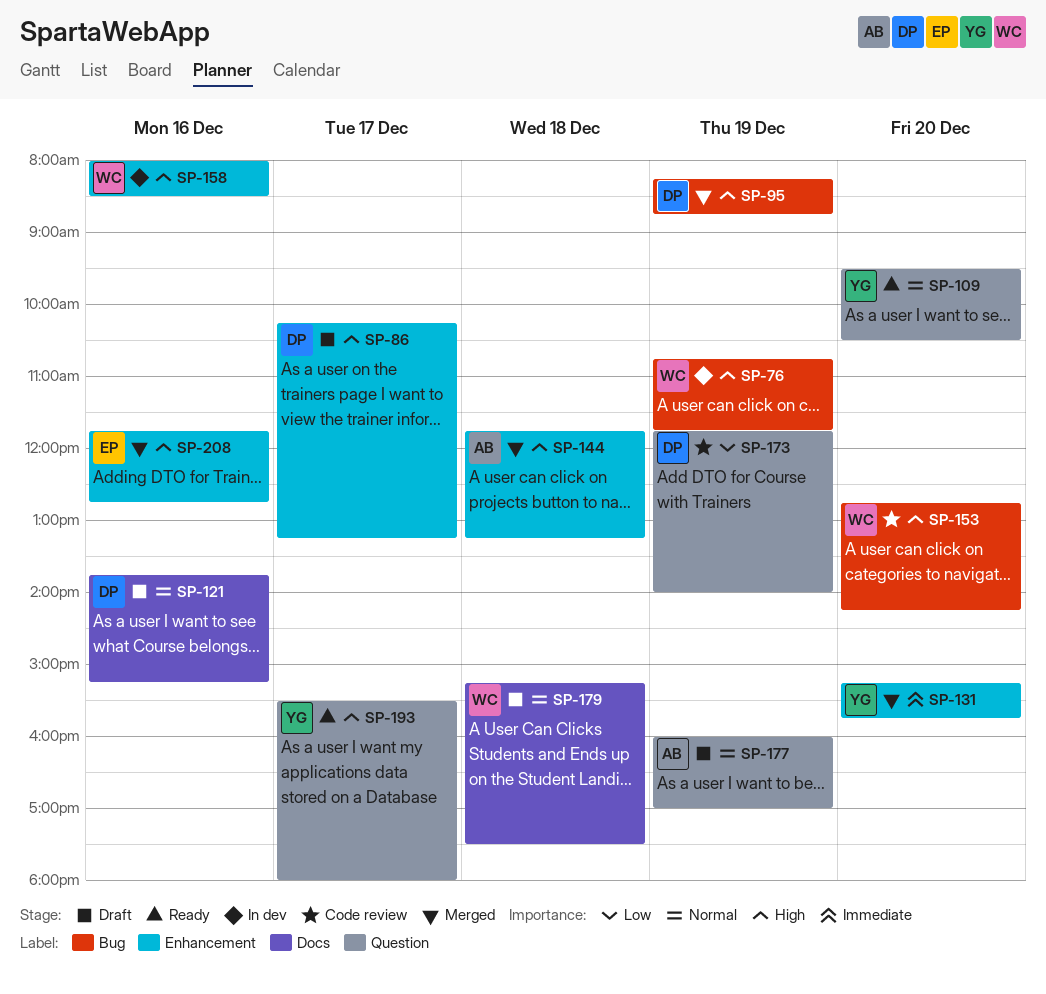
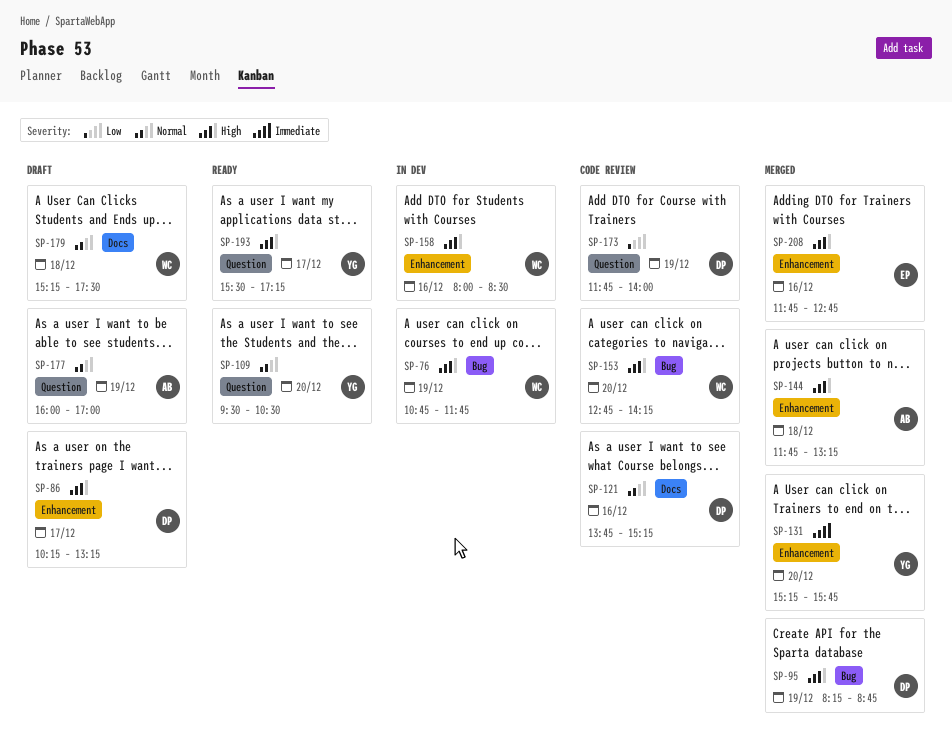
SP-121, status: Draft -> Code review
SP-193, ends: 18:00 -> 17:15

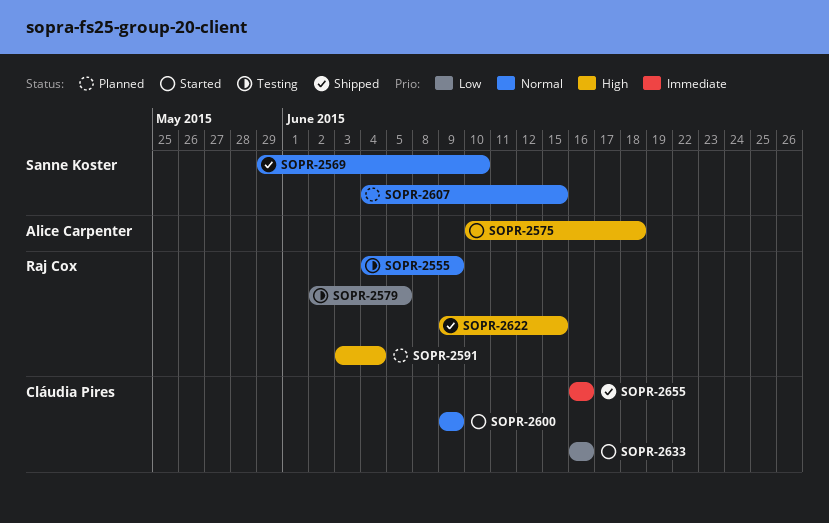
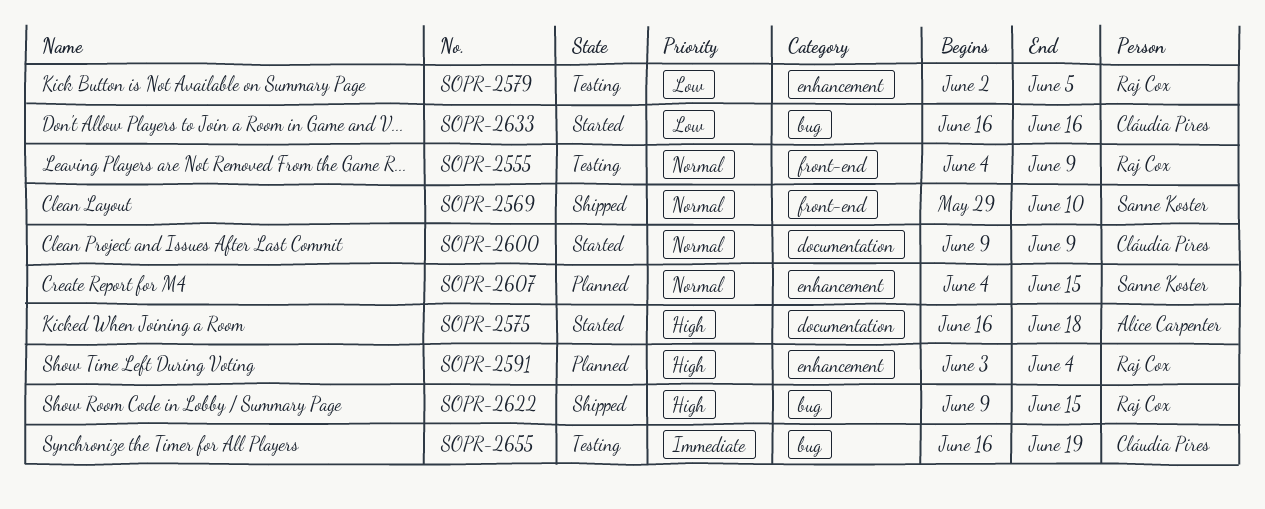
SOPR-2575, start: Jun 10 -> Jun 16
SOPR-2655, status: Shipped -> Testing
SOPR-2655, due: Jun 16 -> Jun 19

= = =

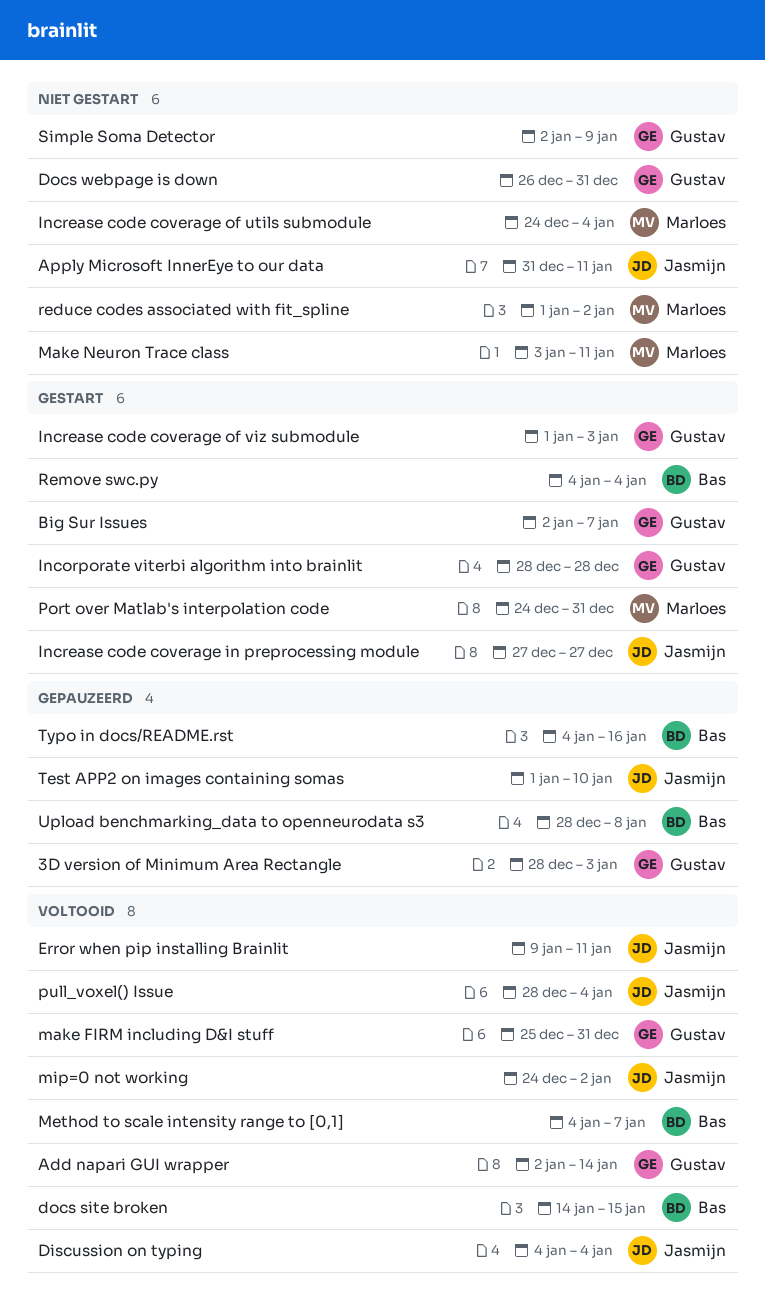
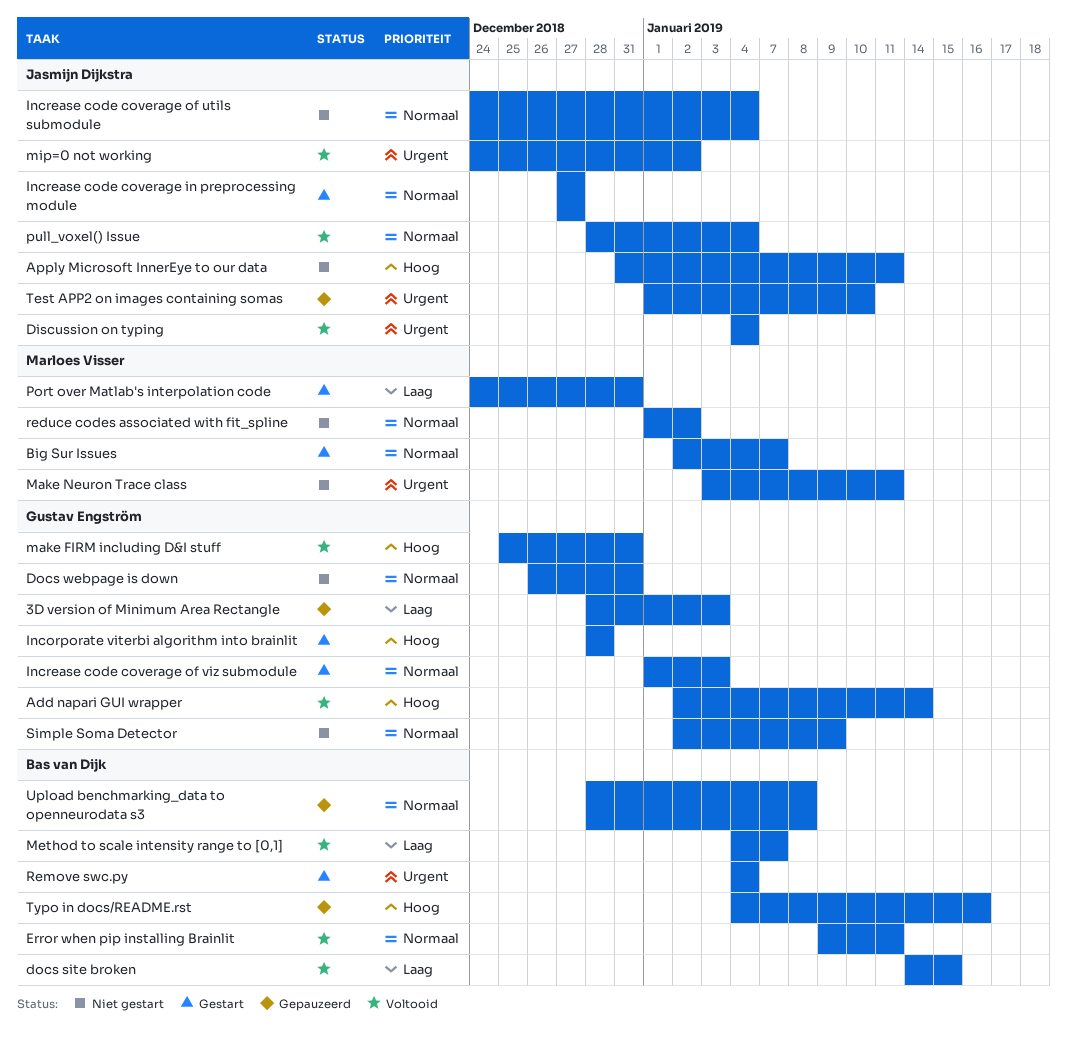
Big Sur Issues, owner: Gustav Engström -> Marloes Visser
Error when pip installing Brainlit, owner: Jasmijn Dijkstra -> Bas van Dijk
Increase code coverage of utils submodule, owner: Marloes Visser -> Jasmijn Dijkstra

= = =

- Prompt -
Your answer should be one number: how many lines above include the word "Dijkstra".

- Result -
2